■ **Data section**:
------------------------------------------------------------------------
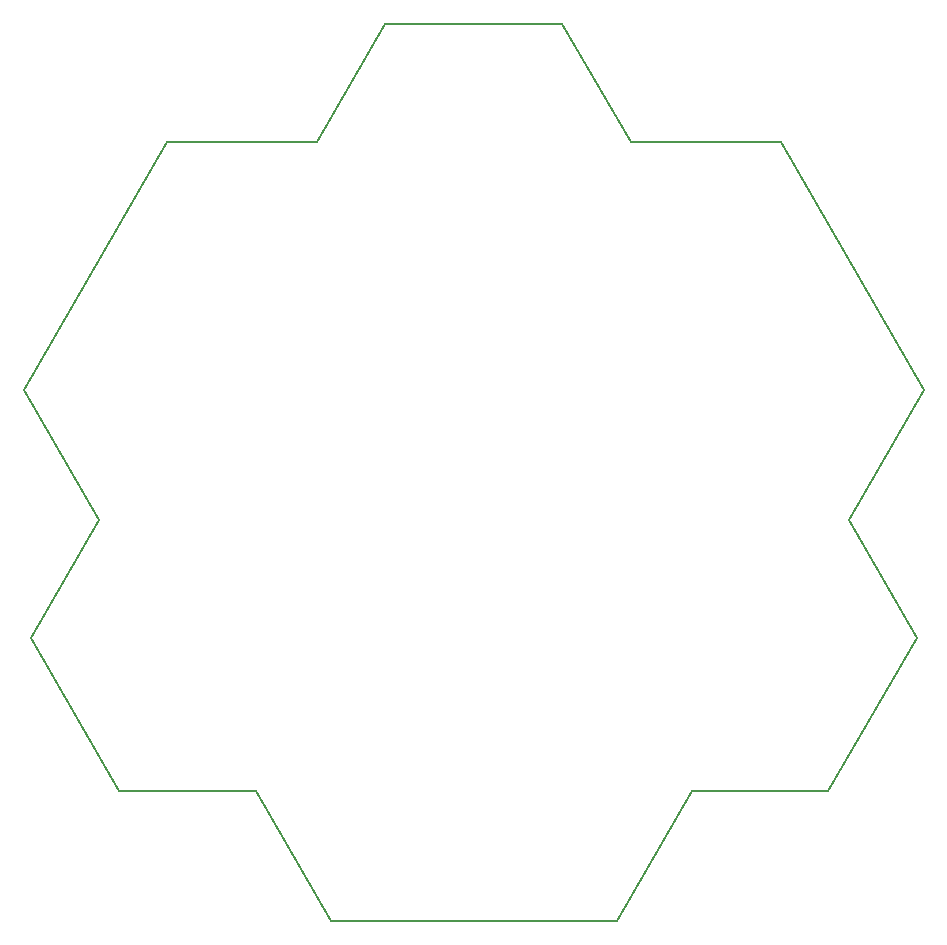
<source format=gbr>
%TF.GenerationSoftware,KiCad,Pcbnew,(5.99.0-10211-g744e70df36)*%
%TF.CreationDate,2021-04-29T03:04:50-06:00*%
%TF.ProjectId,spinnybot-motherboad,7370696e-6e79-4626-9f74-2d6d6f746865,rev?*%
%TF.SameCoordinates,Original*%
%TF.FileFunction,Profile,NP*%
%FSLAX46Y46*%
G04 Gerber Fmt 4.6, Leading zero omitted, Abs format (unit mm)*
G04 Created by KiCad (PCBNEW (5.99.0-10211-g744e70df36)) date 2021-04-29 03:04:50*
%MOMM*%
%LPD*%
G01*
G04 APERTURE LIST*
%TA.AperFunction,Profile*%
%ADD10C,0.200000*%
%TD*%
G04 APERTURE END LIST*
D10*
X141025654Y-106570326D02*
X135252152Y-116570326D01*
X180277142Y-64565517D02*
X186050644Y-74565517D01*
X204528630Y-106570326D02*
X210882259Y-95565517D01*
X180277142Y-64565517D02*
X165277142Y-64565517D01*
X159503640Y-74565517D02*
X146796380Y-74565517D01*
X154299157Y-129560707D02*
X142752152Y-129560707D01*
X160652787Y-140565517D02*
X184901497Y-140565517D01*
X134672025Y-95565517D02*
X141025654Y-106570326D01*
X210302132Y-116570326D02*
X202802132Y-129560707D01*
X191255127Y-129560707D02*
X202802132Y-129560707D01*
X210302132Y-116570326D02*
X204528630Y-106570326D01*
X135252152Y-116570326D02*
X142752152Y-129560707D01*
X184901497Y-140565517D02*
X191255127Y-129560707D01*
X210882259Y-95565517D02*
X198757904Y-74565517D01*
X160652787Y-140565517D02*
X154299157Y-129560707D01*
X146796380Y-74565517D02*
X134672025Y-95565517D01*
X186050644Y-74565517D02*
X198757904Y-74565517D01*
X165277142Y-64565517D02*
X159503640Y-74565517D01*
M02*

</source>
------------------------------------------------------------------------
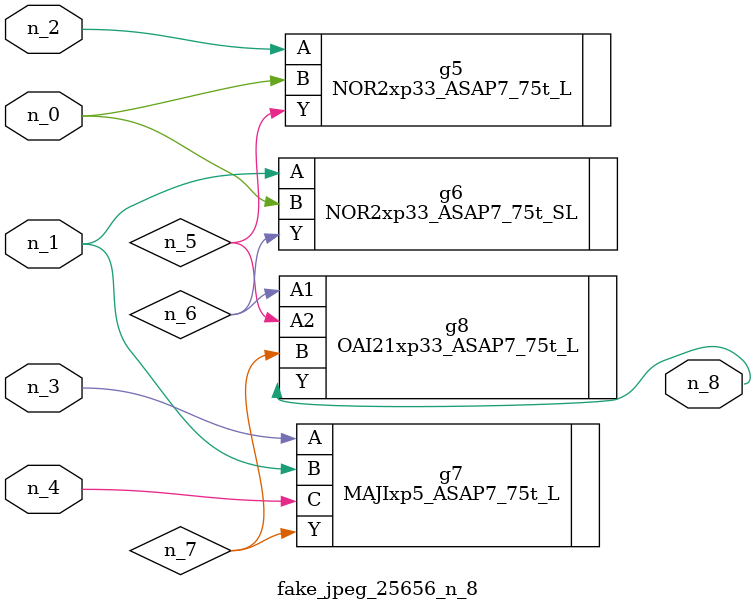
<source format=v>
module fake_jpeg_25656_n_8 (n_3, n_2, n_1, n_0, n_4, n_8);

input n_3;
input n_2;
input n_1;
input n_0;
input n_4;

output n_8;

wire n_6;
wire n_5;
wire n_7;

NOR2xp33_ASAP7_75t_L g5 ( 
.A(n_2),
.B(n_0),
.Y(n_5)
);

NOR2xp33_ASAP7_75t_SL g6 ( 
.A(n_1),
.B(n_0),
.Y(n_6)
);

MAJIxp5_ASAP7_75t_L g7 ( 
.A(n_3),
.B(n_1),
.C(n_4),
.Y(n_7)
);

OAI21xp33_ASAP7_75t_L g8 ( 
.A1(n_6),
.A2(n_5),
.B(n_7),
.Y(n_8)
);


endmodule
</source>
------------------------------------------------------------------------
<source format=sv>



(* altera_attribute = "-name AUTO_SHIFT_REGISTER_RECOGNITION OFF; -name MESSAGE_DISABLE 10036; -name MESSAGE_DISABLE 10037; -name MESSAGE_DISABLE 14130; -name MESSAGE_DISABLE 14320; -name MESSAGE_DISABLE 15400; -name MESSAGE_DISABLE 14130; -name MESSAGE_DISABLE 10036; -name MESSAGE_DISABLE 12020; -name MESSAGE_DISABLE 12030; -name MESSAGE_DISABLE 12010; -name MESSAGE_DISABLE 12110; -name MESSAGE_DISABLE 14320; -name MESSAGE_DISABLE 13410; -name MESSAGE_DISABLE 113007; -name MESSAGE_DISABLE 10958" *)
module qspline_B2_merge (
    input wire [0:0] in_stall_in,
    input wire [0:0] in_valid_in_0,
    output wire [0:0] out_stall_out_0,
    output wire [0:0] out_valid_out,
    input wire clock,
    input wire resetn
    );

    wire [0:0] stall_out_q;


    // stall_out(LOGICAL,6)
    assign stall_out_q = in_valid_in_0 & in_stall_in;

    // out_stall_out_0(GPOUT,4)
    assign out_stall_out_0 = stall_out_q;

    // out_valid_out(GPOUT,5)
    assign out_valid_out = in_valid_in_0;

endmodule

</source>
------------------------------------------------------------------------
Would you show each line of the material above that contains the string "LIST"?

G04 APERTURE LIST*
G04 APERTURE END LIST*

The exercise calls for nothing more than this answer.